OK if you can live with a bit of blocking. Use if formatDate() is not used much.
Fastest option IF you reuse threads (thread pool). Uses more memory than 2. and has higher startup overhead.
For applications both 2. and 3. are viable options. Which is best for your case depends on your use case. Beware of premature optimization. Only do it if you believe this is an issue.
For libraries that would be used by 3rd party I'd use option 3.
The other option is Commons Lang FastDateFormat but you can only use it for date formatting and not parsing.
Unlike Joda, it can function as a drop-in replacement for formatting.
(Update: Since v3.3.2, FastDateFormat can produce a FastDateParser, which is a drop-in thread-safe replacement for SimpleDateFormat)

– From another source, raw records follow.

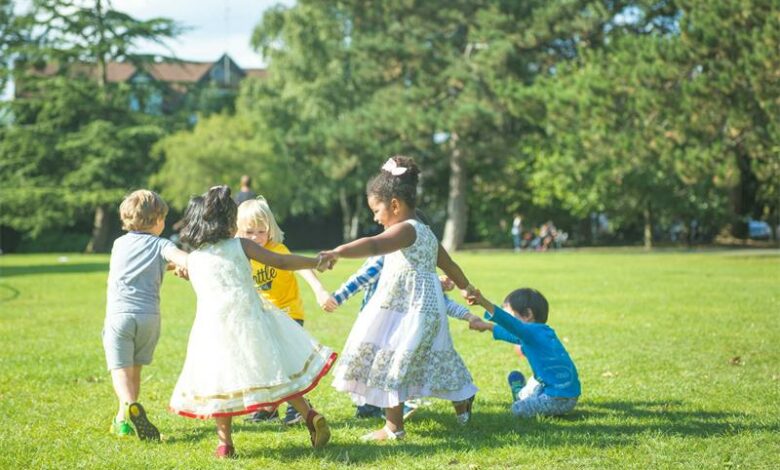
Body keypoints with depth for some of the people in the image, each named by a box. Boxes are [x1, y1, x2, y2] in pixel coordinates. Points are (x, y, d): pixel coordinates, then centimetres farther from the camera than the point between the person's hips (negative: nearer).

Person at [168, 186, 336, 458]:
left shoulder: (192, 260, 7)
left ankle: (225, 443, 12)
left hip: (214, 329, 1)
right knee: (273, 371, 12)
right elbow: (282, 263, 0)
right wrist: (316, 262, 9)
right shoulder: (240, 246, 2)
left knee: (220, 384, 11)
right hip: (250, 320, 0)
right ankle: (309, 415, 3)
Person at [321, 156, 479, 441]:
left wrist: (337, 252, -47)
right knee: (435, 361, 22)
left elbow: (373, 245, -33)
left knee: (391, 362, -6)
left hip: (408, 311, -10)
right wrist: (466, 288, 50)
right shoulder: (426, 233, 17)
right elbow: (449, 264, 32)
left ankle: (394, 427, -6)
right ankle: (463, 406, 35)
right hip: (427, 308, 10)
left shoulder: (406, 229, -13)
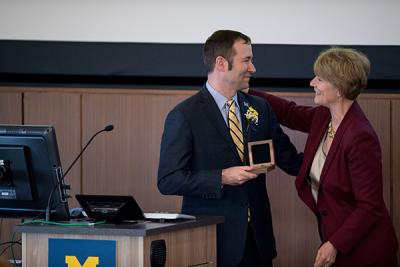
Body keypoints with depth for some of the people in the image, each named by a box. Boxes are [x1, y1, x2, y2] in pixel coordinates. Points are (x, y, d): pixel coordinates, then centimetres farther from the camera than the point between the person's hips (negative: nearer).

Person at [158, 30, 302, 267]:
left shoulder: (260, 109, 10)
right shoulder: (184, 116, -7)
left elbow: (292, 162, 12)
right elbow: (168, 181, -11)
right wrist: (222, 178, -19)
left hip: (257, 238, 5)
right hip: (213, 238, -5)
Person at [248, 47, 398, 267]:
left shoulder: (360, 138, -25)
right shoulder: (322, 117, 0)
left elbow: (370, 207, -22)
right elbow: (289, 112, 22)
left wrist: (335, 245, -21)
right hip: (333, 237, 8)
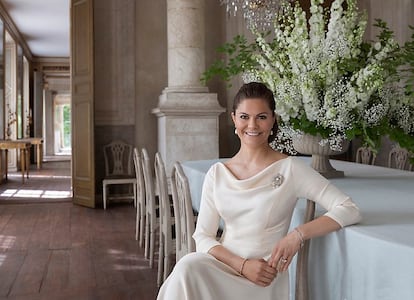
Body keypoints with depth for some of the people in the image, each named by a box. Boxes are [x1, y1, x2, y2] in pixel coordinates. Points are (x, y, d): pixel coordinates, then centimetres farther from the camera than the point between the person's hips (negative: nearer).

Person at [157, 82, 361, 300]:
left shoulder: (290, 168, -3)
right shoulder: (217, 173, 8)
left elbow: (349, 210, -8)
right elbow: (203, 236, 4)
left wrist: (298, 234, -21)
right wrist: (242, 264, -12)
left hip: (263, 281, -3)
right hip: (224, 265, 4)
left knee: (188, 269, -29)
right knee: (187, 267, -31)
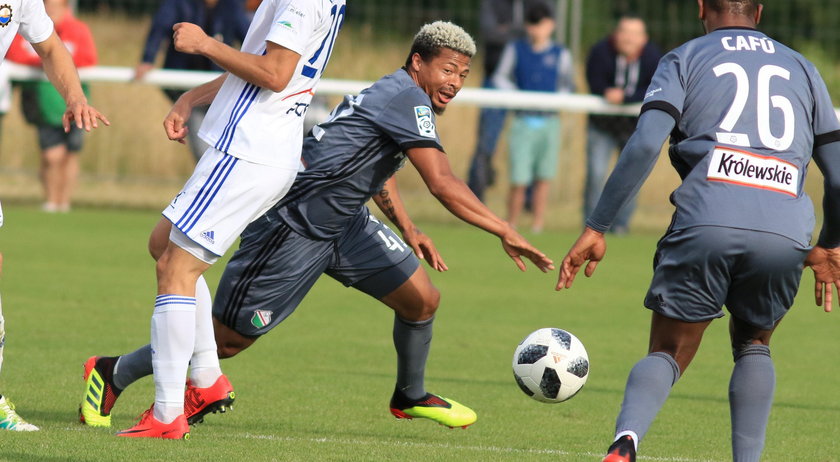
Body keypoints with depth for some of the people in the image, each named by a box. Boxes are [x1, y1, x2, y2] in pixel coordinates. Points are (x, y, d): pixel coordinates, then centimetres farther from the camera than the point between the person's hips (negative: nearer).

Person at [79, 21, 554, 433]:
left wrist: (408, 230, 22)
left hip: (345, 225, 10)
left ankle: (411, 397, 29)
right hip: (293, 229, -10)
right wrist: (507, 233, -25)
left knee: (422, 300, 3)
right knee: (228, 339, -3)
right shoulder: (408, 99, -19)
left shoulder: (392, 96, 11)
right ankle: (114, 375, 14)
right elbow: (444, 185, -26)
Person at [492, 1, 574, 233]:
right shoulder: (515, 49, 7)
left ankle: (537, 227, 9)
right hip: (523, 122, -1)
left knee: (542, 179, 2)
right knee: (518, 181, -6)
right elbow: (500, 77, 12)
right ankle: (510, 229, 7)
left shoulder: (560, 54, 7)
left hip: (548, 123, 1)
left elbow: (568, 86, 13)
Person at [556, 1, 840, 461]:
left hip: (706, 227, -2)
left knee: (667, 353, 7)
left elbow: (644, 144, 0)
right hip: (785, 237, 2)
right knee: (752, 344, 26)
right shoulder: (801, 69, 25)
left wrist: (596, 228, 1)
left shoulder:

If you are using Java 8, you may want to use java.time.format.DateTimeFormatter:
This class is immutable and thread-safe.
e.g.:
DateTimeFormatter formatter = DateTimeFormatter.ofPattern("yyyy-MM-dd");
String str = new java.util.Date().toInstant()
.atZone(ZoneId.systemDefault())
.format(formatter);
Commons Lang 3.x now has FastDateParser as well as FastDateFormat. It is thread safe and faster than SimpleDateFormat. It also uses the same format/parse pattern specifications as SimpleDateFormat.
Don't use SimpleDateFormat, use joda-time's DateTimeFormatter instead. It is a bit stricter in the parsing side and so isn't quite a drop in replacement for SimpleDateFormat, but joda-time is much more concurrent friendly in terms of safety and performance.
I would say, create a simple wrapper-class for SimpleDateFormat that synchronizes access to parse() and format() and can be used as a drop-in replacement. More foolproof than your option #2, less cumbersome than your option #3.
Seems like making SimpleDateFormat unsynchronized was a poor design decision on the part of the Java API designers; I doubt anyone expects format() and parse() to need to be synchronized.
Another option is to keep instances in a thread-safe queue:
import java.util.concurrent.ArrayBlockingQueue;
private static final int DATE_FORMAT_QUEUE_LEN = 4;
private static final String DATE_PATTERN = "yyyy-MM-dd HH:mm:ss";
private ArrayBlockingQueue<SimpleDateFormat> dateFormatQueue = new ArrayBlockingQueue<SimpleDateFormat>(DATE_FORMAT_QUEUE_LEN);
// thread-safe date time formatting
public String format(Date date) {
SimpleDateFormat fmt = dateFormatQueue.poll();
if (fmt == null) {
fmt = new SimpleDateFormat(DATE_PATTERN);
}
String text = fmt.format(date);
dateFormatQueue.offer(fmt);
return text;
}
public Date parse(String text) throws ParseException {
SimpleDateFormat fmt = dateFormatQueue.poll();
if (fmt == null) {
fmt = new SimpleDateFormat(DATE_PATTERN);
}
Date date = null;
try {
date = fmt.parse(text);
} finally {
dateFormatQueue.offer(fmt);
}
return date;
}
The size of dateFormatQueue should be something close to the estimated number of threads which can routinely call this function at the same time.
In the worst case where more threads than this number do actually use all the instances concurrently, some SimpleDateFormat instances will be created which cannot be returned to dateFormatQueue because it is full. This will not generate an error, it will just incur the penalty of creating some SimpleDateFormat which are used only once.
I just implemented this with Option 3, but made a few code changes:
ThreadLocal should usually be static
Seems cleaner to override initialValue() rather than test if (get() == null)
You may want to set locale and time zone unless you really want the default settings (defaults are very error prone with Java)
private static final ThreadLocal<SimpleDateFormat> tl = new ThreadLocal<SimpleDateFormat>() {
#Override
protected SimpleDateFormat initialValue() {
SimpleDateFormat sdf = new SimpleDateFormat("yyyy-MM-hh", Locale.US);
sdf.setTimeZone(TimeZone.getTimeZone("America/Los_Angeles"));
return sdf;
}
};
public String formatDate(Date d) {
return tl.get().format(d);
}
Imagine your application has one thread. Why would you synchronize access to SimpleDataFormat variable then?